*** Opening DATA UNDER STUDY ***

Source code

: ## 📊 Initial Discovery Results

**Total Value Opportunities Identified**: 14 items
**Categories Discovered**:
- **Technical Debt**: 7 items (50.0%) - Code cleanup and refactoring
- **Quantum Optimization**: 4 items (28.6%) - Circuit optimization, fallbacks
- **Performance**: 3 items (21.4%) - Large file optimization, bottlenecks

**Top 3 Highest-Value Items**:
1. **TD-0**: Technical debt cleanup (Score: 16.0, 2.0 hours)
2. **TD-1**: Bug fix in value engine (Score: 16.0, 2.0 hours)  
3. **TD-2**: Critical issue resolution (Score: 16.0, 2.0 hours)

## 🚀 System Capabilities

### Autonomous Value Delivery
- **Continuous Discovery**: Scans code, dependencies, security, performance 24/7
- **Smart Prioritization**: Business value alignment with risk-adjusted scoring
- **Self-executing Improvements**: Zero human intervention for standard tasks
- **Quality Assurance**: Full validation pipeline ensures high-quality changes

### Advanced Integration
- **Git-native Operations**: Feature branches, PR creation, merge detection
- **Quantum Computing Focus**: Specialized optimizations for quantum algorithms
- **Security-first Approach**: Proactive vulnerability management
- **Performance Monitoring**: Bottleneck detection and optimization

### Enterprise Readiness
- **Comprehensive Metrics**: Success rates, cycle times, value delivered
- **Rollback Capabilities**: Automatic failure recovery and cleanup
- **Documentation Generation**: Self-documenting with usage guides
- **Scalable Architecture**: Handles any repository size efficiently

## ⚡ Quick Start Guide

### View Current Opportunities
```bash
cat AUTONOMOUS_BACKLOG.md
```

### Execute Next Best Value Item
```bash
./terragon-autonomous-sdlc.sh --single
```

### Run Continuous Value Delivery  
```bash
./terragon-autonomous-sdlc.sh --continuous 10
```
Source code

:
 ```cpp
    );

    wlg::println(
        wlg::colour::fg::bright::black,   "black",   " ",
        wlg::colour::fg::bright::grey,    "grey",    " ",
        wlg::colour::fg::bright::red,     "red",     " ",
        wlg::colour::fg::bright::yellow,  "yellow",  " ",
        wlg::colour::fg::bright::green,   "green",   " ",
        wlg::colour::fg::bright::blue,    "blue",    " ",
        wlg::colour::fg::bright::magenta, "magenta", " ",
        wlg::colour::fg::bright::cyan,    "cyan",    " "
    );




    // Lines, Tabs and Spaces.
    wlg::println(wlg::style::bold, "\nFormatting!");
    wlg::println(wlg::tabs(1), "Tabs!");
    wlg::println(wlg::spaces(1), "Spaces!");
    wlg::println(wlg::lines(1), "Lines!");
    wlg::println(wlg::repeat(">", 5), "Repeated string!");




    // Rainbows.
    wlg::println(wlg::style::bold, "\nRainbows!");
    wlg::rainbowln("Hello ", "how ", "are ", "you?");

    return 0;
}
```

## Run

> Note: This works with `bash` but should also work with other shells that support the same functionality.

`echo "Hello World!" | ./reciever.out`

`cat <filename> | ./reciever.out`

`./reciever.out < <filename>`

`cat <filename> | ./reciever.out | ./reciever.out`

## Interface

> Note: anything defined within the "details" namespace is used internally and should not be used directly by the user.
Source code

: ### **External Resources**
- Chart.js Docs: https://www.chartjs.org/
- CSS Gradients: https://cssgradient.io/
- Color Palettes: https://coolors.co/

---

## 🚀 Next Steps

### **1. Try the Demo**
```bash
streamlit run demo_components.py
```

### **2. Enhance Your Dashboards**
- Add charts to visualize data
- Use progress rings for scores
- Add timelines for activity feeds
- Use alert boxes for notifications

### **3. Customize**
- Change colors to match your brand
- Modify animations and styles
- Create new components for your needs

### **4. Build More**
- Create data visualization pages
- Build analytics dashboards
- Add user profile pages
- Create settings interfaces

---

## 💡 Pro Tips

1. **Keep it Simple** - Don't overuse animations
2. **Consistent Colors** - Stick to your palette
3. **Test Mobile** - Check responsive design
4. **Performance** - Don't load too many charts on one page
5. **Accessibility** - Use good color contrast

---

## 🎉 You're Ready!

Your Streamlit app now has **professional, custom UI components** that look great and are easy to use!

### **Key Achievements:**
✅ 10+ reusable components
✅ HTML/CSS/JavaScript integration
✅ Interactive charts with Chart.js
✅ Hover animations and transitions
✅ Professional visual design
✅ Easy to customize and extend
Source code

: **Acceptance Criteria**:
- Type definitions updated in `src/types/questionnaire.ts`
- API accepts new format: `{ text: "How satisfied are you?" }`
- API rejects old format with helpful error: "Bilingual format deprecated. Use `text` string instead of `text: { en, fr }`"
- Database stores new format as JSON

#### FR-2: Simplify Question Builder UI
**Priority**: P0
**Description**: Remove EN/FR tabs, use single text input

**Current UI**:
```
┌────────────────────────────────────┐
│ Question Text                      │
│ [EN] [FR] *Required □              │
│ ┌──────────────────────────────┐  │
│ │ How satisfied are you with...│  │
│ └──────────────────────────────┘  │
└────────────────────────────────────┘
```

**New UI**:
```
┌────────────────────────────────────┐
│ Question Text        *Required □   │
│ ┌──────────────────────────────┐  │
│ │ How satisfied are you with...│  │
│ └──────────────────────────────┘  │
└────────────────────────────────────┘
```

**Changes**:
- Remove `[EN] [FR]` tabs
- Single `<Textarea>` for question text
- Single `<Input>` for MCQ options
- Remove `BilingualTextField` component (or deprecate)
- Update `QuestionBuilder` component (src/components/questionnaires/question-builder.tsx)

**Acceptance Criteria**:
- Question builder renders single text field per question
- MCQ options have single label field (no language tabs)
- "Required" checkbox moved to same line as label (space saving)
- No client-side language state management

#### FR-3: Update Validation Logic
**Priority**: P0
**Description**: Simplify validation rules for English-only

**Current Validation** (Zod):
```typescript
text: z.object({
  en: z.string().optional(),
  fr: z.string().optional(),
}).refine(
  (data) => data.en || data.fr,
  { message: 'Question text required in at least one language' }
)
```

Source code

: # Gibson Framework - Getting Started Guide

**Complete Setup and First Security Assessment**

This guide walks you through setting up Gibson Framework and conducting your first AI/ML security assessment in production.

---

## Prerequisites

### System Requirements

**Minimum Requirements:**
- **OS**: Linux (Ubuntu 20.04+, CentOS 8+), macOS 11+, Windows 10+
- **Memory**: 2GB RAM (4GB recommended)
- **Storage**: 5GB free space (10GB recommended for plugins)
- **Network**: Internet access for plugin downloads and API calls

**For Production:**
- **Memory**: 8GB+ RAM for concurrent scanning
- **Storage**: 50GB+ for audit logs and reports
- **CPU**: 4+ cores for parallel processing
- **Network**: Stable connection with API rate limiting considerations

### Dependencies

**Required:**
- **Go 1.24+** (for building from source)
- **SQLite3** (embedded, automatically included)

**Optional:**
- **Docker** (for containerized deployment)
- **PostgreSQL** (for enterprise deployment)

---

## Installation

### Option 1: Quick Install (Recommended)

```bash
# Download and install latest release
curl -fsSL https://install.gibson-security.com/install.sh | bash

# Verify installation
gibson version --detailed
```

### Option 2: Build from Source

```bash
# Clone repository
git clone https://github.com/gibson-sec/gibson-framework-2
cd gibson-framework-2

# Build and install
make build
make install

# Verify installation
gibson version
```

*** Closing DATA UNDER STUDY ***

## ASSIGNMENT
The whole listing above is to be restated word for word.

## EXERCISE ANSWER
Source code

: ## 📊 Initial Discovery Results

**Total Value Opportunities Identified**: 14 items
**Categories Discovered**:
- **Technical Debt**: 7 items (50.0%) - Code cleanup and refactoring
- **Quantum Optimization**: 4 items (28.6%) - Circuit optimization, fallbacks
- **Performance**: 3 items (21.4%) - Large file optimization, bottlenecks

**Top 3 Highest-Value Items**:
1. **TD-0**: Technical debt cleanup (Score: 16.0, 2.0 hours)
2. **TD-1**: Bug fix in value engine (Score: 16.0, 2.0 hours)  
3. **TD-2**: Critical issue resolution (Score: 16.0, 2.0 hours)

## 🚀 System Capabilities

### Autonomous Value Delivery
- **Continuous Discovery**: Scans code, dependencies, security, performance 24/7
- **Smart Prioritization**: Business value alignment with risk-adjusted scoring
- **Self-executing Improvements**: Zero human intervention for standard tasks
- **Quality Assurance**: Full validation pipeline ensures high-quality changes

### Advanced Integration
- **Git-native Operations**: Feature branches, PR creation, merge detection
- **Quantum Computing Focus**: Specialized optimizations for quantum algorithms
- **Security-first Approach**: Proactive vulnerability management
- **Performance Monitoring**: Bottleneck detection and optimization

### Enterprise Readiness
- **Comprehensive Metrics**: Success rates, cycle times, value delivered
- **Rollback Capabilities**: Automatic failure recovery and cleanup
- **Documentation Generation**: Self-documenting with usage guides
- **Scalable Architecture**: Handles any repository size efficiently

## ⚡ Quick Start Guide

### View Current Opportunities
```bash
cat AUTONOMOUS_BACKLOG.md
```

### Execute Next Best Value Item
```bash
./terragon-autonomous-sdlc.sh --single
```

### Run Continuous Value Delivery  
```bash
./terragon-autonomous-sdlc.sh --continuous 10
```
Source code

:
 ```cpp
    );

    wlg::println(
        wlg::colour::fg::bright::black,   "black",   " ",
        wlg::colour::fg::bright::grey,    "grey",    " ",
        wlg::colour::fg::bright::red,     "red",     " ",
        wlg::colour::fg::bright::yellow,  "yellow",  " ",
        wlg::colour::fg::bright::green,   "green",   " ",
        wlg::colour::fg::bright::blue,    "blue",    " ",
        wlg::colour::fg::bright::magenta, "magenta", " ",
        wlg::colour::fg::bright::cyan,    "cyan",    " "
    );




    // Lines, Tabs and Spaces.
    wlg::println(wlg::style::bold, "\nFormatting!");
    wlg::println(wlg::tabs(1), "Tabs!");
    wlg::println(wlg::spaces(1), "Spaces!");
    wlg::println(wlg::lines(1), "Lines!");
    wlg::println(wlg::repeat(">", 5), "Repeated string!");




    // Rainbows.
    wlg::println(wlg::style::bold, "\nRainbows!");
    wlg::rainbowln("Hello ", "how ", "are ", "you?");

    return 0;
}
```

## Run

> Note: This works with `bash` but should also work with other shells that support the same functionality.

`echo "Hello World!" | ./reciever.out`

`cat <filename> | ./reciever.out`

`./reciever.out < <filename>`

`cat <filename> | ./reciever.out | ./reciever.out`

## Interface

> Note: anything defined within the "details" namespace is used internally and should not be used directly by the user.
Source code

: ### **External Resources**
- Chart.js Docs: https://www.chartjs.org/
- CSS Gradients: https://cssgradient.io/
- Color Palettes: https://coolors.co/

---

## 🚀 Next Steps

### **1. Try the Demo**
```bash
streamlit run demo_components.py
```

### **2. Enhance Your Dashboards**
- Add charts to visualize data
- Use progress rings for scores
- Add timelines for activity feeds
- Use alert boxes for notifications

### **3. Customize**
- Change colors to match your brand
- Modify animations and styles
- Create new components for your needs

### **4. Build More**
- Create data visualization pages
- Build analytics dashboards
- Add user profile pages
- Create settings interfaces

---

## 💡 Pro Tips

1. **Keep it Simple** - Don't overuse animations
2. **Consistent Colors** - Stick to your palette
3. **Test Mobile** - Check responsive design
4. **Performance** - Don't load too many charts on one page
5. **Accessibility** - Use good color contrast

---

## 🎉 You're Ready!

Your Streamlit app now has **professional, custom UI components** that look great and are easy to use!

### **Key Achievements:**
✅ 10+ reusable components
✅ HTML/CSS/JavaScript integration
✅ Interactive charts with Chart.js
✅ Hover animations and transitions
✅ Professional visual design
✅ Easy to customize and extend
Source code

: **Acceptance Criteria**:
- Type definitions updated in `src/types/questionnaire.ts`
- API accepts new format: `{ text: "How satisfied are you?" }`
- API rejects old format with helpful error: "Bilingual format deprecated. Use `text` string instead of `text: { en, fr }`"
- Database stores new format as JSON

#### FR-2: Simplify Question Builder UI
**Priority**: P0
**Description**: Remove EN/FR tabs, use single text input

**Current UI**:
```
┌────────────────────────────────────┐
│ Question Text                      │
│ [EN] [FR] *Required □              │
│ ┌──────────────────────────────┐  │
│ │ How satisfied are you with...│  │
│ └──────────────────────────────┘  │
└────────────────────────────────────┘
```

**New UI**:
```
┌────────────────────────────────────┐
│ Question Text        *Required □   │
│ ┌──────────────────────────────┐  │
│ │ How satisfied are you with...│  │
│ └──────────────────────────────┘  │
└────────────────────────────────────┘
```

**Changes**:
- Remove `[EN] [FR]` tabs
- Single `<Textarea>` for question text
- Single `<Input>` for MCQ options
- Remove `BilingualTextField` component (or deprecate)
- Update `QuestionBuilder` component (src/components/questionnaires/question-builder.tsx)

**Acceptance Criteria**:
- Question builder renders single text field per question
- MCQ options have single label field (no language tabs)
- "Required" checkbox moved to same line as label (space saving)
- No client-side language state management

#### FR-3: Update Validation Logic
**Priority**: P0
**Description**: Simplify validation rules for English-only

**Current Validation** (Zod):
```typescript
text: z.object({
  en: z.string().optional(),
  fr: z.string().optional(),
}).refine(
  (data) => data.en || data.fr,
  { message: 'Question text required in at least one language' }
)
```

Source code

: # Gibson Framework - Getting Started Guide

**Complete Setup and First Security Assessment**

This guide walks you through setting up Gibson Framework and conducting your first AI/ML security assessment in production.

---

## Prerequisites

### System Requirements

**Minimum Requirements:**
- **OS**: Linux (Ubuntu 20.04+, CentOS 8+), macOS 11+, Windows 10+
- **Memory**: 2GB RAM (4GB recommended)
- **Storage**: 5GB free space (10GB recommended for plugins)
- **Network**: Internet access for plugin downloads and API calls

**For Production:**
- **Memory**: 8GB+ RAM for concurrent scanning
- **Storage**: 50GB+ for audit logs and reports
- **CPU**: 4+ cores for parallel processing
- **Network**: Stable connection with API rate limiting considerations

### Dependencies

**Required:**
- **Go 1.24+** (for building from source)
- **SQLite3** (embedded, automatically included)

**Optional:**
- **Docker** (for containerized deployment)
- **PostgreSQL** (for enterprise deployment)

---

## Installation

### Option 1: Quick Install (Recommended)

```bash
# Download and install latest release
curl -fsSL https://install.gibson-security.com/install.sh | bash

# Verify installation
gibson version --detailed
```

### Option 2: Build from Source

```bash
# Clone repository
git clone https://github.com/gibson-sec/gibson-framework-2
cd gibson-framework-2

# Build and install
make build
make install

# Verify installation
gibson version
```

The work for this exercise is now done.